In 1941, with a husband away in the army, she answered a news broadcasters’ call for typists to join the war effort. She joined the Auxiliary Territorial Service and rose to the level of Sergeant. As a child, I often heard how her service during this time meant the world to her. When my grandfather was demobbed in 1946, she went to work for a local council and was a secretary for the rest of her working life.
My grandmother was very proud of me and my twin sister being the first in our family to go to university. I often think now about what she would think of the opportunities that my education has presented to me.
Me in a paragraph
I love getting stuck into the issues that make a big difference to our lives every day. I started my career in the charity sector, working with young people to support them to campaign on the issues they care about, before moving into public affairs on local and national government priorities.
Ensuring people are valued equally, listened to and included is also important to me. I sit on the Government Communications Service (GCS) Shadow Board, which supports the GCS to become a more inclusive profession. I’m also a Board member of Women in Transport, a not-for-profit organisation that works to advance women in a traditionally male-dominated sector.
My day job
I’m responsible for designing and delivering communications and engagement on government priorities for aviation. I build and maintain strong relationships with a range of stakeholders across the UK to listen to their views and work in partnership.

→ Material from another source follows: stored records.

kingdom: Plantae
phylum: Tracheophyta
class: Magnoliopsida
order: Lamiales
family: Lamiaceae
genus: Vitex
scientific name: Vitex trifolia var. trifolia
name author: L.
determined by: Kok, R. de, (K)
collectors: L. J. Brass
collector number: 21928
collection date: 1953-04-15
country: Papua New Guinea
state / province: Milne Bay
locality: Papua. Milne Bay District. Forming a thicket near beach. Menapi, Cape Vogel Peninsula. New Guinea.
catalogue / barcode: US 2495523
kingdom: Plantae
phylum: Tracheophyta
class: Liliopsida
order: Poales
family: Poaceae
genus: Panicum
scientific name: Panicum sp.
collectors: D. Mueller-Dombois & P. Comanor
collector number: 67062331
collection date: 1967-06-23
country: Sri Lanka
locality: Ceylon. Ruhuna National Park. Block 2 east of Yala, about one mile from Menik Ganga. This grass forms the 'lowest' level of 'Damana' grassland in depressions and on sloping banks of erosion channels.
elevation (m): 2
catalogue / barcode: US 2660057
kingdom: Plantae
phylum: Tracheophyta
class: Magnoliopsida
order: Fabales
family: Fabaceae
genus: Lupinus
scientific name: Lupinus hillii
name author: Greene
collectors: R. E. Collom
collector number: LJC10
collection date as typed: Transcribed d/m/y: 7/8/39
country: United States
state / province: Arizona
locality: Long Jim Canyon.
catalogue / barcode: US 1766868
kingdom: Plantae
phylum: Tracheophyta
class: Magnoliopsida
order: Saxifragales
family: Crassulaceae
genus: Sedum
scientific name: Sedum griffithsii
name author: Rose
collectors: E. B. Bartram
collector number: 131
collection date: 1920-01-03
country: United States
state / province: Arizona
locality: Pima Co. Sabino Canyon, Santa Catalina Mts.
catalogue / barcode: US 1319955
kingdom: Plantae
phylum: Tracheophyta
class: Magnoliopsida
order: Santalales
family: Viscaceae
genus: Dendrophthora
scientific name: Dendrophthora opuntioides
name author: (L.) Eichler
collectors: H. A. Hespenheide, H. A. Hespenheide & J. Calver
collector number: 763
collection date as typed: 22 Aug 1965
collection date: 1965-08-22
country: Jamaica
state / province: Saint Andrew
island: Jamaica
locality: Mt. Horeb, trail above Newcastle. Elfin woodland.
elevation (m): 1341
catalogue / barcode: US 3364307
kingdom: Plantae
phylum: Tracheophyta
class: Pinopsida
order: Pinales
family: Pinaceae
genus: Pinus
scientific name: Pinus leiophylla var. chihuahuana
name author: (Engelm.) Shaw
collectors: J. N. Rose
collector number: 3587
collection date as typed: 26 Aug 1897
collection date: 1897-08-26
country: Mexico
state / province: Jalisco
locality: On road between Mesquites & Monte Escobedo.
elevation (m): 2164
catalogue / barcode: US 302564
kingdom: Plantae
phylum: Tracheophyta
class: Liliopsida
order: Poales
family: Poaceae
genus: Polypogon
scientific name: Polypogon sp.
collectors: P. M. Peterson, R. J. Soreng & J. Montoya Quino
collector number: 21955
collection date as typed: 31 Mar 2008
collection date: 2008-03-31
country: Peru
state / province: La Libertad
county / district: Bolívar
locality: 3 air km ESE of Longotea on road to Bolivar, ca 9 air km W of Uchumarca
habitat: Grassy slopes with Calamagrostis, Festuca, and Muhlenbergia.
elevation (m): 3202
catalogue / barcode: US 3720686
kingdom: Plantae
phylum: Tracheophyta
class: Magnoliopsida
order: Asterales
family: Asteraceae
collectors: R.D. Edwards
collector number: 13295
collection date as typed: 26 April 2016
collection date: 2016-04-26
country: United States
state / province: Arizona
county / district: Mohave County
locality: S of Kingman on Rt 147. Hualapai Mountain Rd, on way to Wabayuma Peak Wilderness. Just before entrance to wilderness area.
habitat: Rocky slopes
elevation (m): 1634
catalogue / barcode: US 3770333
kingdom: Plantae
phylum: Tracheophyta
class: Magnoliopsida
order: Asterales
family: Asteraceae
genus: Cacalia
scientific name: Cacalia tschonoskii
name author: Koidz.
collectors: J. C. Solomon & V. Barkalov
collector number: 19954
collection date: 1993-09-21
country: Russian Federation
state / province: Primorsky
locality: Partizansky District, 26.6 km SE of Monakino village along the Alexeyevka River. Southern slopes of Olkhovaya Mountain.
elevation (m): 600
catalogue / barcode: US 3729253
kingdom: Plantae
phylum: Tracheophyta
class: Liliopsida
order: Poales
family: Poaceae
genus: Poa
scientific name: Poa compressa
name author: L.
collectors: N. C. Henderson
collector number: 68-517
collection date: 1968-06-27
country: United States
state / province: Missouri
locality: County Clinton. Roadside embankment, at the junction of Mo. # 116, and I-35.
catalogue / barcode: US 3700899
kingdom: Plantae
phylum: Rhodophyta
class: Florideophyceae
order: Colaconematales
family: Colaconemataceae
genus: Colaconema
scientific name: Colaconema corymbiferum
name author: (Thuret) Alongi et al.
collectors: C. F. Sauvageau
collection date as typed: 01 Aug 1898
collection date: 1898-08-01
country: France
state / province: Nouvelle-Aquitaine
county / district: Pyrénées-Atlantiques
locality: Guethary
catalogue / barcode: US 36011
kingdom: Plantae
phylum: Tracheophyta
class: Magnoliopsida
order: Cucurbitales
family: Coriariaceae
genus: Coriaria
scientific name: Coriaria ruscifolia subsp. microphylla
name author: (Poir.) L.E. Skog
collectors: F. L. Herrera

A major moment recently was a decisive vote in the House of Commons backing plans for a new north-west runway at Heathrow, which would support jobs, growth and connections across the country.
If I had a magic wand, what I would do to accelerate gender equality
Accelerating the shift towards shared caring responsibilities. This is key to shaking up assumptions of traditional gender roles. It has been great to see senior leaders within the Department for Transport take shared parental leave recently.